Alex Massie Alex Massie

Labour’s true believers ask Ed Miliband to repeat past Tory mistakes.

The first, and perhaps most important, thing to say about the 2015 general election is that it is Labour’s to lose. The second thing to say is that Ed Miliband might be just the man to do it.

Nevertheless and despite Miliband’s awkwardness Tory optimists should ask themselves a very simple question: Which seats will we win in 2015 that we failed to win in 2010? Perhaps a handful will be taken from the Lib Dems and perhaps another handful can be snatched elsewhere but, overall, the battlefield picture is pretty damn bleak.

But perhaps Labour will help. Miliband’s problem is that his position is not secure to hunker down, do bugger all, and just wait for victory. He must move. Unfortunately, moving also exposes him and there is the chance that the public will not be impressed by his style or, for that matter, destination.

I fancy that Miliband’s supporters are repeating mistakes the Tories have made time and time again. Here, for instance, is the New Statesman’s George Eaton:

The party has certainly moved to the left under Miliband, but it is wrong to suggest that it is now further from the centre. As I’ve noted before, if the Labour leader is a “socialist”, so are most of the public. Around two-thirds of voters support a 50p tax rate, a mansion tax, stronger workers’ rights, a compulsory living wage and the renationalisation of the railways and the privatised utilities (actually putting them well to the left of Labour leader).

The insight that defines Miliband’s project is less that the centre has moved leftwards since the financial crisis, but that it was further to the left to begin with.

See! We were correct all the time! This is the sort of argument Trad Tories have been making for years and years and years. Since 1997, at least. Europe! Crime! Tax! Immigration! In all of these individual policy areas strong majorities favour – or seem to favour – a robust and robustly right-wing  approach. Hurrah! We are right and the people love our arguments!
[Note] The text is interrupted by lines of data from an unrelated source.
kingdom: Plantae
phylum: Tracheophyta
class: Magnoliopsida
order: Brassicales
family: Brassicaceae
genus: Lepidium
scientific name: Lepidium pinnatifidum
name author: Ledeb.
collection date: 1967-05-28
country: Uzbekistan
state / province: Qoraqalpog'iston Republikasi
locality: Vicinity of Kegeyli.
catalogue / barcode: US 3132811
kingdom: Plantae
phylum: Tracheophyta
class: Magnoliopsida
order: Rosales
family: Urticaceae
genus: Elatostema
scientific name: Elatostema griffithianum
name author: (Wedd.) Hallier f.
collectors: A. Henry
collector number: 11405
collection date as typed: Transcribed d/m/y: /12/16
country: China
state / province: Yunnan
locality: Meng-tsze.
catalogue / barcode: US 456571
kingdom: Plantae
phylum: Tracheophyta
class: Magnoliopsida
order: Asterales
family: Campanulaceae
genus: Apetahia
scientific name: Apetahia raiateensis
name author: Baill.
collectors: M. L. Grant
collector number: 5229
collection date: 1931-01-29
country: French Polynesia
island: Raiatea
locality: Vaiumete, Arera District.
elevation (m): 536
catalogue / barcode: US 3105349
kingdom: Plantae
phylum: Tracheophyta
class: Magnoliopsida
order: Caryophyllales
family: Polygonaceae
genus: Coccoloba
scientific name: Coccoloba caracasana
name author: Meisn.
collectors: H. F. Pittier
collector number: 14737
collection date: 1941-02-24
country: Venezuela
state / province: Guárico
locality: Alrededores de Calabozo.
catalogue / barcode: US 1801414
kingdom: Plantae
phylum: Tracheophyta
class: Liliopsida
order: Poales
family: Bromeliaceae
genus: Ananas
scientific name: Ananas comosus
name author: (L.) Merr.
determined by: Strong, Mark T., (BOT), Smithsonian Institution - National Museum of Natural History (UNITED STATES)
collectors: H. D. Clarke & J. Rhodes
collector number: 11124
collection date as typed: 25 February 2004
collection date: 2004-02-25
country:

But they did not love you, did they? They might have agreed, in theory, with much of what you had to say but that imposed no requirement to vote for you did it?

Obviously you can’t just ignore public opinion completely but following it is no good either. Voters don’t keep a kind of policy score that says ‘Gosh I agree with seven Labour ideas, five Tory notions and 1 Lib Dem folly so I guess I’d better vote for Mr Miliband.’

Their reasons for supporting a given party are as varied as they are mysterious. Habit, often. Inclination, just as frequently. Which is why, I think, Peter Kellner is right to suggest that apparently popular policies can be poisonous if they inadvertently reinforce negative stereotypes.

After all, strengths are also weaknesses by another name. Intellectual confidence can be arrogance, a conviction politician can be a blinkered ideologue and so on.

So the thing is that it is a mistake to think that the people are with us, therefore they like us. They probably don’t, even if they might agree with you on a single, isolated, policy question. Alas, a general election is not won by the party that wins the most single issue battles; instead it is won by the party that inspires the most confidence (or, if you prefer, the least horror) and political confidence is a magical thing that, like its economic sister, depends on much fairy-dust and the occasional unicorn.

It’s the entire picture, silly, not the detail that counts. Which is another way of explaining past Tory failures and, perhaps, their best shot at earning a second term this time around.